The council seemingly ended months of deliberation on the proposed rezone at their Monday, July 2, meeting, with a 4-3 vote to deny it. Terry Bornemann, Jack Weiss, Michael Lilliquist, and Stan Snapp voted for the motion to deny the rezone. Seth Fleetwood, Cathy Lehman and Gene Knutson voted against it.
The Padden Trails property is now zoned for 246 single-family homes, but the owners - Padden Trails LLC and managing partner George Huston - had applied for zoning and comprehensive plan changes to allow as many as 492 housing units, including multi-family buildings. Faced with widespread opposition from neighbors, developers later suggested that they could live with plans that would allow 348 new units, or 410 if some of those units were set aside for lower-cost dwellings.
At their June 18 meeting, council members discussed other compromise proposals, but none got the support of a majority.
Some neighbors contended the rezone to multi-family would harm the Samish neighborhood's character and hurt their property values. Others argued against allowing an increase in the number of households, fearing traffic and emergency access problems.
The emergency access issue seemed to be especially troubling to council members who voted against the rezone. Snapp, a retired firefighter, said the proposed new housing development would be reached by a single access road, meaning that emergency help would be cut off if something happened to block that road.
At the June 18 meeting, Weiss noted the access problems during the Squalicum Harbor marina fire that killed two people.
Developers had said they would install sprinklers in all buildings to allay those concerns, but council members were not persuaded.
Before the July 2 vote was taken, developers' consultant Bill Geyer and Bellevue attorney Charles Klinge wrote to council to challenge the looming denial. Geyer and Klinge argued that the council's failure to approve the rezone could be a violation of the city's own Comprehensive Plan as well as the state's Growth Management Act.

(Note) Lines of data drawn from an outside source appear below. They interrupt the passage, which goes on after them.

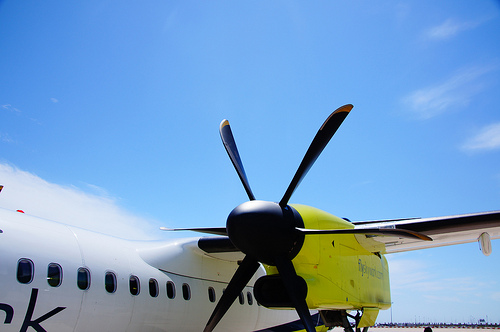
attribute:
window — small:
[41, 260, 69, 288]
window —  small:
[162, 277, 176, 297]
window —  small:
[180, 281, 192, 298]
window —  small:
[130, 274, 140, 294]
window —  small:
[105, 270, 116, 290]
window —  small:
[77, 266, 91, 288]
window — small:
[14, 255, 36, 289]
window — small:
[204, 283, 221, 307]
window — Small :
[144, 271, 173, 301]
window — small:
[76, 266, 91, 291]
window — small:
[103, 270, 116, 292]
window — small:
[128, 272, 140, 297]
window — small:
[149, 279, 158, 295]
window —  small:
[166, 280, 176, 299]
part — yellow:
[260, 202, 391, 307]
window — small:
[99, 265, 120, 300]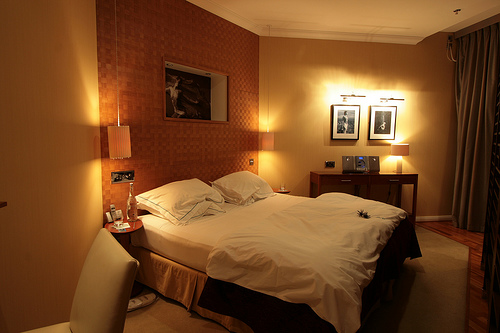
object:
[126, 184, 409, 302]
mattress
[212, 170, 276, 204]
pillow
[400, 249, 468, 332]
floor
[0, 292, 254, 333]
ground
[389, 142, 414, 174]
light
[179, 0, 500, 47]
ceiling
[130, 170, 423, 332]
bed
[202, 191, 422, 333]
blanket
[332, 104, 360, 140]
picture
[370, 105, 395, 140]
picture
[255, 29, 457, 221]
wall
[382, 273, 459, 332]
carpet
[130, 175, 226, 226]
pillow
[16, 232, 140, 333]
chair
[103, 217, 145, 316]
table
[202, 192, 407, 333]
sheet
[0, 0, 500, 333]
bedroom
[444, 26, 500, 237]
curtains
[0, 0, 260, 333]
wall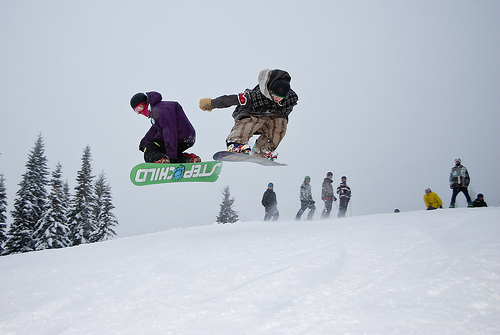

Geyer's letter pointed to city comprehensive plan language that reflected a willingness to consider higher densities in the Samish neighborhood to achieve the goal of increasing population density within the city limits while avoiding sprawl. He also estimated that the construction of the new houses and multi-family buildings on the site would generate $5.9 million in one-time sales tax revenue, $1.65 million in annual property tax revenue, and 100 to 200 temporary construction jobs.
Attorney Klinge noted that the city's Planning Commission had recommended approval of the rezone. He called the council's decision "fatally flawed" because it was "not based on full and fair consideration of the specific factual and expert information generated in the record of this proposal."
"The City Council's lack of focus on the real issues and real facts creates substantial risk that the City Council is making this decision based too much on undefined, possibly political considerations and other matters, and not on the facts and law applicable to this proposal," Klinge's letter says.
Asked if developers will appeal the council action to court or the Growth Management Hearings Board, Geyer said it was too soon to say.
"We're assessing all options," Geyer said.